Evolutionary medicine is sometimes difficult to empirically test. However, as mentioned above, modern day hunter-gatherer societies can offer incredible insight and points of comparison for how sociocultural differences may affect our “mismatch diseases.” Studies of this kind are unfortunately few and far between (possibly because research funding also focuses on treatments). However, studies with hunter-gatherer societies have shown that very few members suffer from myopia (as well as many other non-infectious ailments, such as type-2 diabetes, heart disease, osteoporosis, and even cavities). The thought is that they are exposed to a variety of visual stimuli and their visual environment is constantly changing. This “exercises” their ciliary muscles and keeps them strong. Experiments have also shown that animals that are deprived of visual stimuli will grow elongated eyeballs. Similarly, people who spend more time indoors, particularly with studying, as is common in many Asian cultures, exhibit much higher instances of myopia whereas those who spend some time outdoors, as is more common in many African cultures, tend to have a lower rate of myopia. Our eyes did not evolve to see things 2 feet from our face all day long. They evolved to keep up alive from the plethora of visual stimuli in nature and to help us search for food: 2 things that many people, particularly children in developed countries, no longer need to do.

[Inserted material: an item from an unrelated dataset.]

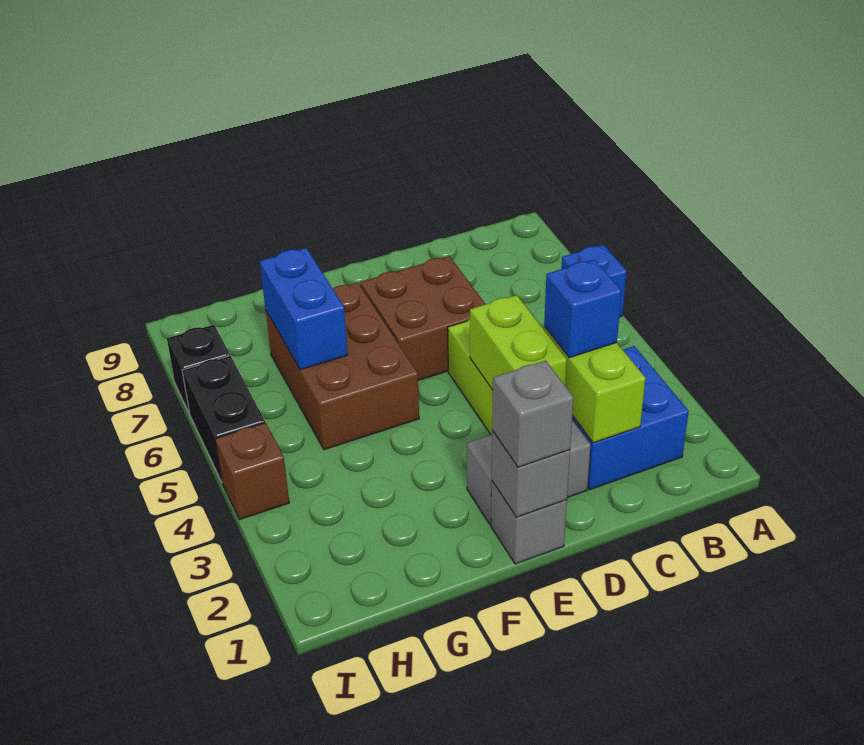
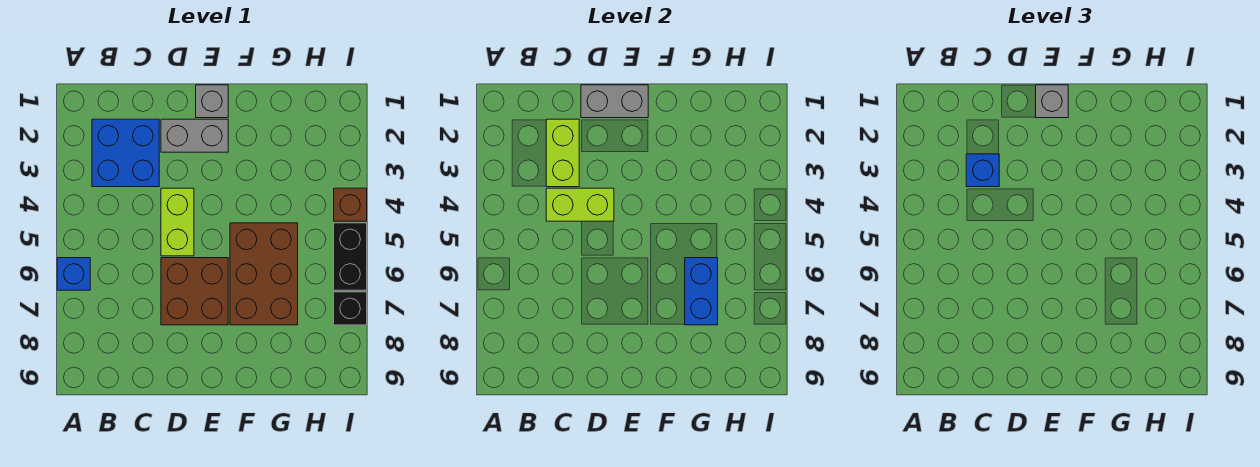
lime 1x2 brick [470,295,567,390] -> lime 1x2 brick turned to [546,188,614,221]
grey 1x1 brick [492,431,570,517] -> grey 1x2 brick [581,85,648,118]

The solution isn’t to give up studying and electronics. It’s much more simple than that. Nearly everyone uses books and electronics, so why doesn’t everyone have myopia? One possibility is genetics, though that doesn’t seem like a plausible explanation. Rates of myopia have only skyrocketed in the last century, and any latent mutation for poor vision would have most certainly been selected against in our ancestors. The likely “cure” for myopia is balance. Spend time outside, especially as a child. The data from lab experiments as well as social statistics seem to point in this direction. If we continue to ignore the cause and only treat the symptoms, we are trapping ourselves in an ever growing cycle in which we become more and more dependent upon technology.